#### [HOW TO COMPLETE THIS TASK]
Please output every entry below precisely as written.

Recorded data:

▬▬▬▬▬▬

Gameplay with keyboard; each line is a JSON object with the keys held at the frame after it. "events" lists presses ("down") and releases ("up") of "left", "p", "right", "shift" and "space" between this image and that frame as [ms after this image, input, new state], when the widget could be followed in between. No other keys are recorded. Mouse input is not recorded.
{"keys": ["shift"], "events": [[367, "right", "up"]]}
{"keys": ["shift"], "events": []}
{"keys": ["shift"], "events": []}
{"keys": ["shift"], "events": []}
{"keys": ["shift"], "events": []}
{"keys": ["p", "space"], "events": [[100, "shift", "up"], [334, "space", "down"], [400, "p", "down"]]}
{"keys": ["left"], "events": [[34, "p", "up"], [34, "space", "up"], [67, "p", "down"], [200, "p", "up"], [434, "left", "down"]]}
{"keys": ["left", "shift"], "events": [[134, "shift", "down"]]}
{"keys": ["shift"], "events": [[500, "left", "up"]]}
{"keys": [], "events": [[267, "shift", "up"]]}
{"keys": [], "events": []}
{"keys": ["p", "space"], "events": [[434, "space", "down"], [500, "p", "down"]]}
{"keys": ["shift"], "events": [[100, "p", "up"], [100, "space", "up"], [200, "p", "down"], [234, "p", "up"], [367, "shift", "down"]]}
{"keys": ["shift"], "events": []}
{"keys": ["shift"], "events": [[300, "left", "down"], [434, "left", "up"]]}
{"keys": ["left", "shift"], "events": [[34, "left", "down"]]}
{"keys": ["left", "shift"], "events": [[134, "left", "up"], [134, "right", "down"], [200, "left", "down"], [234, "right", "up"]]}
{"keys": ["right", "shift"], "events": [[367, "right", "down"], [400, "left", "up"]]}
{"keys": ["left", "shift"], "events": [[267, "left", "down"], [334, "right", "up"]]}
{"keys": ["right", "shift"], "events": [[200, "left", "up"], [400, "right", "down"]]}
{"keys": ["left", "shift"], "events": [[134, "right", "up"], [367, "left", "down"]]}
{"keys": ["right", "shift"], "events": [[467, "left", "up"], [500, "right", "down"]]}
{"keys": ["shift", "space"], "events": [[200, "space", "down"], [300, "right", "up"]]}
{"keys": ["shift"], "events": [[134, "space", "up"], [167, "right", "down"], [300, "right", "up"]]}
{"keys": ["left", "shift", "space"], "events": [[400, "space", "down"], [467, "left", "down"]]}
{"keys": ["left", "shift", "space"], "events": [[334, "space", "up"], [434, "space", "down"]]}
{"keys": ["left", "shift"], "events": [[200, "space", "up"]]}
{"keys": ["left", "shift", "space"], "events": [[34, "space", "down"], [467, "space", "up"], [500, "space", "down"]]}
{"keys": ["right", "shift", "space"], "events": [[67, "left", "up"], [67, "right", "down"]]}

▬▬▬▬▬▬

#### [ANSWER FOR THE TASK]
Gameplay with keyboard; each line is a JSON object with the keys held at the frame after it. "events" lists presses ("down") and releases ("up") of "left", "p", "right", "shift" and "space" between this image and that frame as [ms after this image, input, new state], when the widget could be followed in between. No other keys are recorded. Mouse input is not recorded.
{"keys": ["shift"], "events": [[367, "right", "up"]]}
{"keys": ["shift"], "events": []}
{"keys": ["shift"], "events": []}
{"keys": ["shift"], "events": []}
{"keys": ["shift"], "events": []}
{"keys": ["p", "space"], "events": [[100, "shift", "up"], [334, "space", "down"], [400, "p", "down"]]}
{"keys": ["left"], "events": [[34, "p", "up"], [34, "space", "up"], [67, "p", "down"], [200, "p", "up"], [434, "left", "down"]]}
{"keys": ["left", "shift"], "events": [[134, "shift", "down"]]}
{"keys": ["shift"], "events": [[500, "left", "up"]]}
{"keys": [], "events": [[267, "shift", "up"]]}
{"keys": [], "events": []}
{"keys": ["p", "space"], "events": [[434, "space", "down"], [500, "p", "down"]]}
{"keys": ["shift"], "events": [[100, "p", "up"], [100, "space", "up"], [200, "p", "down"], [234, "p", "up"], [367, "shift", "down"]]}
{"keys": ["shift"], "events": []}
{"keys": ["shift"], "events": [[300, "left", "down"], [434, "left", "up"]]}
{"keys": ["left", "shift"], "events": [[34, "left", "down"]]}
{"keys": ["left", "shift"], "events": [[134, "left", "up"], [134, "right", "down"], [200, "left", "down"], [234, "right", "up"]]}
{"keys": ["right", "shift"], "events": [[367, "right", "down"], [400, "left", "up"]]}
{"keys": ["left", "shift"], "events": [[267, "left", "down"], [334, "right", "up"]]}
{"keys": ["right", "shift"], "events": [[200, "left", "up"], [400, "right", "down"]]}
{"keys": ["left", "shift"], "events": [[134, "right", "up"], [367, "left", "down"]]}
{"keys": ["right", "shift"], "events": [[467, "left", "up"], [500, "right", "down"]]}
{"keys": ["shift", "space"], "events": [[200, "space", "down"], [300, "right", "up"]]}
{"keys": ["shift"], "events": [[134, "space", "up"], [167, "right", "down"], [300, "right", "up"]]}
{"keys": ["left", "shift", "space"], "events": [[400, "space", "down"], [467, "left", "down"]]}
{"keys": ["left", "shift", "space"], "events": [[334, "space", "up"], [434, "space", "down"]]}
{"keys": ["left", "shift"], "events": [[200, "space", "up"]]}
{"keys": ["left", "shift", "space"], "events": [[34, "space", "down"], [467, "space", "up"], [500, "space", "down"]]}
{"keys": ["right", "shift", "space"], "events": [[67, "left", "up"], [67, "right", "down"]]}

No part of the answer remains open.